The remnants of the Hanoverian cavalry in the center boldly charged across the bridge to attack Ortzen's brigade. Once again, numbers told in favor of the Austrian horse and the Hanoverians were forced back across the bridge. Wrecklessly, a regiment of Austrian dragoons pursued them. On the Prussian right, Puebla and Andlau's Austrians advanced on Von Kaitz's brigade. Musketry plus cannister from a heavy battery inflicted terrible casualties on the white-clad infantry men. In the center, the turn saw both sides continue to blast away at each other with cannon and disciplined volleys.
|Von Kanitz greets the Austrian advance with a heavy dose of cannister|
|Bevern's Prussians slugging it out with D'Air's Bavarians|
|A second bold charge by Hanoverian horsemen|
The pursuing Austrian dragoons were peppered with musketry and scores of saddles were emptied. Despite this, they closed with the Hanoverian horsemen and succeeded in driving them from the field. The Prussians are the first to lose a brigade.
Von Kanitz administered more punishment on the Austrians before him. The inexperienced commanders were realizing their mistake of not deploying their artillery to aid in the attack.
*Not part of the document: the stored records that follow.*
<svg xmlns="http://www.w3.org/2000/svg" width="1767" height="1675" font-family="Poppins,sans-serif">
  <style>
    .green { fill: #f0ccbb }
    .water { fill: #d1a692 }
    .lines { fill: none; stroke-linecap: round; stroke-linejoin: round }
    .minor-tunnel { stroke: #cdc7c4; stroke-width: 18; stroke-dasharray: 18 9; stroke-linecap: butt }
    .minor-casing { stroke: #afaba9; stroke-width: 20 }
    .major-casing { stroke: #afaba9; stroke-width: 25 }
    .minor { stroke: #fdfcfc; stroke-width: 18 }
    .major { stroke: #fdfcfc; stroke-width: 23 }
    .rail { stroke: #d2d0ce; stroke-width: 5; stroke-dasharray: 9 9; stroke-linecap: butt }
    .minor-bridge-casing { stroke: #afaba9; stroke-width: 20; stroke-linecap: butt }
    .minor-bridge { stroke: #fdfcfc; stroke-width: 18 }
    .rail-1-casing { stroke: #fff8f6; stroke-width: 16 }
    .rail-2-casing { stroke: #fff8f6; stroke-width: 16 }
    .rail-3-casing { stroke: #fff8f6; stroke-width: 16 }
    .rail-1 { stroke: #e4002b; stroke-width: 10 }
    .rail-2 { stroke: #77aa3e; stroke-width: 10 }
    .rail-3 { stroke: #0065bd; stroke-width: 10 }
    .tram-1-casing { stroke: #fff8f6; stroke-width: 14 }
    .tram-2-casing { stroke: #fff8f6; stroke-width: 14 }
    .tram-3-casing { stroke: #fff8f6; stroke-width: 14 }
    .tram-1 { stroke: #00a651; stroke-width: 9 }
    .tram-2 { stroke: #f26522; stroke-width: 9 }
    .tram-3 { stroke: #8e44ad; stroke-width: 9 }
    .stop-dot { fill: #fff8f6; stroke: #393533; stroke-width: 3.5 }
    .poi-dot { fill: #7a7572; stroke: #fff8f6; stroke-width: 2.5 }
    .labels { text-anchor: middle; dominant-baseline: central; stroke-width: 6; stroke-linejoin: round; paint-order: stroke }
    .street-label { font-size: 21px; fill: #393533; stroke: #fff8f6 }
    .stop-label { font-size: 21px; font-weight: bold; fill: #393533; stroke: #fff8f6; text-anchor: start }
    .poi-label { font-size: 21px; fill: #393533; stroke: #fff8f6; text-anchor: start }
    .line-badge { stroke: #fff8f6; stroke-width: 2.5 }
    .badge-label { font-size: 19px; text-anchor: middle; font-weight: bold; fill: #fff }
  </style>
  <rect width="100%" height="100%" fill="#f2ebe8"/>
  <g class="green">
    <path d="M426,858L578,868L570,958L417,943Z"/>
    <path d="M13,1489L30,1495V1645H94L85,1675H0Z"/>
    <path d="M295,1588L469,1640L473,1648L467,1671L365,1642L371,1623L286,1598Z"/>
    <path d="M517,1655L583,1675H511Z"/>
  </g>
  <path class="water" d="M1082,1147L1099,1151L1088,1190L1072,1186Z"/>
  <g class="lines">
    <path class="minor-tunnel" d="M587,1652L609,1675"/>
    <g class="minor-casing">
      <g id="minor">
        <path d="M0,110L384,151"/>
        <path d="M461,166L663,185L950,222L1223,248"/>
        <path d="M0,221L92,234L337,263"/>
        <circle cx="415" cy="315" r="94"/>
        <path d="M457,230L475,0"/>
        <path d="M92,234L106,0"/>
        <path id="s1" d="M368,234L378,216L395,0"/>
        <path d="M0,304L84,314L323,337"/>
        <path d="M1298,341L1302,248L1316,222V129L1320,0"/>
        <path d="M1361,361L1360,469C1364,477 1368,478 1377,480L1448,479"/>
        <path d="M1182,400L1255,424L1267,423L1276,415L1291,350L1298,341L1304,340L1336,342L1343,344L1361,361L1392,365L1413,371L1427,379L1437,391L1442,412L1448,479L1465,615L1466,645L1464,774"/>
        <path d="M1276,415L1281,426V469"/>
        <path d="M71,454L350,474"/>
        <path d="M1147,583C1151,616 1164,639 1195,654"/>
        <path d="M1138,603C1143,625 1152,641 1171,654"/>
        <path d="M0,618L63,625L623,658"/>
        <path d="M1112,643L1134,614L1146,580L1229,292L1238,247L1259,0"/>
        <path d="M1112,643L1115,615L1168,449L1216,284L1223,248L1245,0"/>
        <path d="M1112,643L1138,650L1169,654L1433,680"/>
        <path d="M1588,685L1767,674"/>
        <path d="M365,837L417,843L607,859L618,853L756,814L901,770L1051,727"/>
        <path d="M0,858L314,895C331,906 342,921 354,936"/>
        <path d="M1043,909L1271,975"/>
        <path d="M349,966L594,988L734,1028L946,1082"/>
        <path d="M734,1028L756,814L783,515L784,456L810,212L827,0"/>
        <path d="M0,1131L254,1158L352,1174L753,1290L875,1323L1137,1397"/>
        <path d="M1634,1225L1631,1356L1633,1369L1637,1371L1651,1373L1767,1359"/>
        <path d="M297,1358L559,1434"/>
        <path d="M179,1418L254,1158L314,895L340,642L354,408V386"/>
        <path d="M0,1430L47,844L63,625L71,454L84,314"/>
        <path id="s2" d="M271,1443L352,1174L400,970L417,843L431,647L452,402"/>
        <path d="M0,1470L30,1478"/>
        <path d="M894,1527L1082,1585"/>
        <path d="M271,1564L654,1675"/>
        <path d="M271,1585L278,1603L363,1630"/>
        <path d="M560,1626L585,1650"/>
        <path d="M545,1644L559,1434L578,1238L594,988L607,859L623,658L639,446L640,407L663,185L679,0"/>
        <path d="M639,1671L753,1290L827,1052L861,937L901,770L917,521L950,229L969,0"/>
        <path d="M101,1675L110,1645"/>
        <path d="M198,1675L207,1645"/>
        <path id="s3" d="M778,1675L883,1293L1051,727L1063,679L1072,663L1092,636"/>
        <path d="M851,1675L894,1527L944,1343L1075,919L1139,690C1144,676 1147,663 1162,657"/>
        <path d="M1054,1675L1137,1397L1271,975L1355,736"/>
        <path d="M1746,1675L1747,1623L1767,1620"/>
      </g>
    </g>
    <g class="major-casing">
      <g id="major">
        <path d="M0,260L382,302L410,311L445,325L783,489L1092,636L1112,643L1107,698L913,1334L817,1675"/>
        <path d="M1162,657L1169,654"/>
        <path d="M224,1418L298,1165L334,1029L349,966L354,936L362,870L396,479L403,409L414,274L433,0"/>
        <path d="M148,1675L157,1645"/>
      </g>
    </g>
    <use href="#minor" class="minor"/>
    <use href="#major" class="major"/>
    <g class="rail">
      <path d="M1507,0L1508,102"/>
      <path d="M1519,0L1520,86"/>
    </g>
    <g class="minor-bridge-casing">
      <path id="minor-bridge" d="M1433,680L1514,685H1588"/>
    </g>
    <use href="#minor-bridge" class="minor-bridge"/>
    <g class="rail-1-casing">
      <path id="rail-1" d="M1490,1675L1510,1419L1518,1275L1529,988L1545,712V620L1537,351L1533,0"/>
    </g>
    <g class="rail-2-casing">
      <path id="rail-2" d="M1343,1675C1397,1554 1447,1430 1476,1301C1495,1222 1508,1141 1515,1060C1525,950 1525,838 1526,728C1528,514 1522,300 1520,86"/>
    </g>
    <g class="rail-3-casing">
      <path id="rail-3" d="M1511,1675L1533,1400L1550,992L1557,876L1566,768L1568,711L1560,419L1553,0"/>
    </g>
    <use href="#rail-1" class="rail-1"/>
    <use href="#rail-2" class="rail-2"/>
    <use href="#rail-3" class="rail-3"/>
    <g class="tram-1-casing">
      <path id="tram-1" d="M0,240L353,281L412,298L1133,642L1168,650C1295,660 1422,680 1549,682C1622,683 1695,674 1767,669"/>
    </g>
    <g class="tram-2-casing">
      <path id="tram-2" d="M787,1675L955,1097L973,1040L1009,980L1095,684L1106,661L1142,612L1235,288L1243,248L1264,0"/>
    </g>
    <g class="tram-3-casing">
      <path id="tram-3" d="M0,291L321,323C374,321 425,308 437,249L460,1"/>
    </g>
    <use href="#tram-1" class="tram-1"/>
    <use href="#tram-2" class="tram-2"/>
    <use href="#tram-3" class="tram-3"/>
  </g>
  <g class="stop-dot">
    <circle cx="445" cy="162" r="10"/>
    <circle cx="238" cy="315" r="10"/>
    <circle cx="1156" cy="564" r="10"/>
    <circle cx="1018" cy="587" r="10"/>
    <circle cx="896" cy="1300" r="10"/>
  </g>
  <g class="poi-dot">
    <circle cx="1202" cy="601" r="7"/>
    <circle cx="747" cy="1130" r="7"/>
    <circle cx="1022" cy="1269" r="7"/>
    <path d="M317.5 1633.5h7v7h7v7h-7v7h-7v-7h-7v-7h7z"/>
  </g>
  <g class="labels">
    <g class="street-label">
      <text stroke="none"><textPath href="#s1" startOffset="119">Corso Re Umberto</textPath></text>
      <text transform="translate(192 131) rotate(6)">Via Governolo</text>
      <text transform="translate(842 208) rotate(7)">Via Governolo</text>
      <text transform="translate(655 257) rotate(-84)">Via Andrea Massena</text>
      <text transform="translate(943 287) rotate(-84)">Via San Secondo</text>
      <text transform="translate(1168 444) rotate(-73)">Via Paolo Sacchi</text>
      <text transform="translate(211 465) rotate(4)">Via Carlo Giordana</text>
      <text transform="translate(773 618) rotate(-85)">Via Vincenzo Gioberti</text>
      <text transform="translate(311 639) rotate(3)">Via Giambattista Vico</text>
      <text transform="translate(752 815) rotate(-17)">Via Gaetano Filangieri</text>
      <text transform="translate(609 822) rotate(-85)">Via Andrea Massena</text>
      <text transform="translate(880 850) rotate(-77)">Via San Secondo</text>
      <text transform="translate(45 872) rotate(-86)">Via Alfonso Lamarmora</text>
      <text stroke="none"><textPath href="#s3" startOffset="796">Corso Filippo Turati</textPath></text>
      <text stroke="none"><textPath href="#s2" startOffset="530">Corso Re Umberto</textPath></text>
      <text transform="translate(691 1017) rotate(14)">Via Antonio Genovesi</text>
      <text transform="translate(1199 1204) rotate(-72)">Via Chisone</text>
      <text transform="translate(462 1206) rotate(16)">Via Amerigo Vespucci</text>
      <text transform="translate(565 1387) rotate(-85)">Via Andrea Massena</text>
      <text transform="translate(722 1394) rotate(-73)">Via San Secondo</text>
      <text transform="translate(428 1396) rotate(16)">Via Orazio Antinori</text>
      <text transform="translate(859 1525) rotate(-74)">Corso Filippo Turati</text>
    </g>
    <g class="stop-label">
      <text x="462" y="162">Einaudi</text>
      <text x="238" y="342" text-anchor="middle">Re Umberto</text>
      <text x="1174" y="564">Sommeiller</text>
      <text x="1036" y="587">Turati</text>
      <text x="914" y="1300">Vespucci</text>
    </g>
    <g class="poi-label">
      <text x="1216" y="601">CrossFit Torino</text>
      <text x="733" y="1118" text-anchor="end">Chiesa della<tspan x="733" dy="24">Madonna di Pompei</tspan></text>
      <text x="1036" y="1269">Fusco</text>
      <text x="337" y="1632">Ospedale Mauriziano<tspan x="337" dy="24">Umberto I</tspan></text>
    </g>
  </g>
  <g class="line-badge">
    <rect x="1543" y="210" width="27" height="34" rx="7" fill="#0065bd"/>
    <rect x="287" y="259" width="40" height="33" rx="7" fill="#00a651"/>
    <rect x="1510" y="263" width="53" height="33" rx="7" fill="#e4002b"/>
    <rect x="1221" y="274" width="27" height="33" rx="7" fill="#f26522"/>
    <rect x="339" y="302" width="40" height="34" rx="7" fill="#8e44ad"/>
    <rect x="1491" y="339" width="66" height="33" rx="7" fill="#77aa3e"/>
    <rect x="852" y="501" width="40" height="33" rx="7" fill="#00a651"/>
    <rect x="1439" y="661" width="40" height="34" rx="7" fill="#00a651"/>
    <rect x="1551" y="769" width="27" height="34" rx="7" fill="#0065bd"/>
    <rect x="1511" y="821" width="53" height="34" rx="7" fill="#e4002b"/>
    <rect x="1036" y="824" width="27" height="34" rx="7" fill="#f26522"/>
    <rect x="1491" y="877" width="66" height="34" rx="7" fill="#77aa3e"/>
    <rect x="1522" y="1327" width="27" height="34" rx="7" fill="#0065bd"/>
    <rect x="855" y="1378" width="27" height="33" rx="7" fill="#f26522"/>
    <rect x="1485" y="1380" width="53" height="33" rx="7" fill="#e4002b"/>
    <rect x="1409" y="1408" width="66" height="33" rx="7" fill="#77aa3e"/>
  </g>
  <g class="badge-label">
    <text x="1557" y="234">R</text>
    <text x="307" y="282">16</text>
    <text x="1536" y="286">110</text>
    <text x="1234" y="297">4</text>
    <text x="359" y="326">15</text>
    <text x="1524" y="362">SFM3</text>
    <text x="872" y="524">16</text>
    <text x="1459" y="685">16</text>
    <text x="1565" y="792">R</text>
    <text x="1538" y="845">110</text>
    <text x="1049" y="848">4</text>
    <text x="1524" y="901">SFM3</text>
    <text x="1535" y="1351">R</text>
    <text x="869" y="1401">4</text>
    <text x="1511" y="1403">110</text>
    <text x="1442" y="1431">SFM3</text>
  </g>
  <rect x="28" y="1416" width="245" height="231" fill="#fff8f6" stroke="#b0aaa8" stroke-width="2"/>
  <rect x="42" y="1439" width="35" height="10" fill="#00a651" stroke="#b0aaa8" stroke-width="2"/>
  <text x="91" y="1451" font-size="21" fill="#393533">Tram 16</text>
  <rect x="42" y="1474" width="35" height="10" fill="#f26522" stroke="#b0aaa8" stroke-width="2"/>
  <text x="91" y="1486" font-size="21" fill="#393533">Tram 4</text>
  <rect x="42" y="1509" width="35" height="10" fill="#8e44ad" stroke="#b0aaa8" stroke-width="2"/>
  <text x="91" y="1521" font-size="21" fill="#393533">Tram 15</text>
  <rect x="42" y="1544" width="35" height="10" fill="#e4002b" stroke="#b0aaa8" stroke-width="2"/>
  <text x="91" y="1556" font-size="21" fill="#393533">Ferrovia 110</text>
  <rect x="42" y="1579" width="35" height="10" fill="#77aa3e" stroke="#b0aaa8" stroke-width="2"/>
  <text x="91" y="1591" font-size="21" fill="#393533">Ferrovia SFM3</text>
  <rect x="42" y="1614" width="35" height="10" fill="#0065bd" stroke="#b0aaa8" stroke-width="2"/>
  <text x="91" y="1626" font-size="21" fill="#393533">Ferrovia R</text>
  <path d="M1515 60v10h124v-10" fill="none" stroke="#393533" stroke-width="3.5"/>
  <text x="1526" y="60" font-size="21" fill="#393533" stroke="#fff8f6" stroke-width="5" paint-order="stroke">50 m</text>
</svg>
|The Austrian pontoon bridge.|
|Rash Austrian dragoons being fired upon by a host of infantry|
|Von Kanitz enjoying firing at the hapless Austrian infantry|
Despite their heavy losses, Andlau charges a battalion at an elite battalion of Prussians. The men in miter caps roll snake eyes on their morale check, but still pass due to their elite status and defeat the enemy. The resulting retreat unforms the supporting battalions it has to pass through. The Austrian left is in serious trouble. However, General Bevern's men are repulsed by D'Air's Bavarians, which appears to balance things out. Also on this turn, both sides receive reinforcements; Von Luckner's militia and Waldner's French brigade.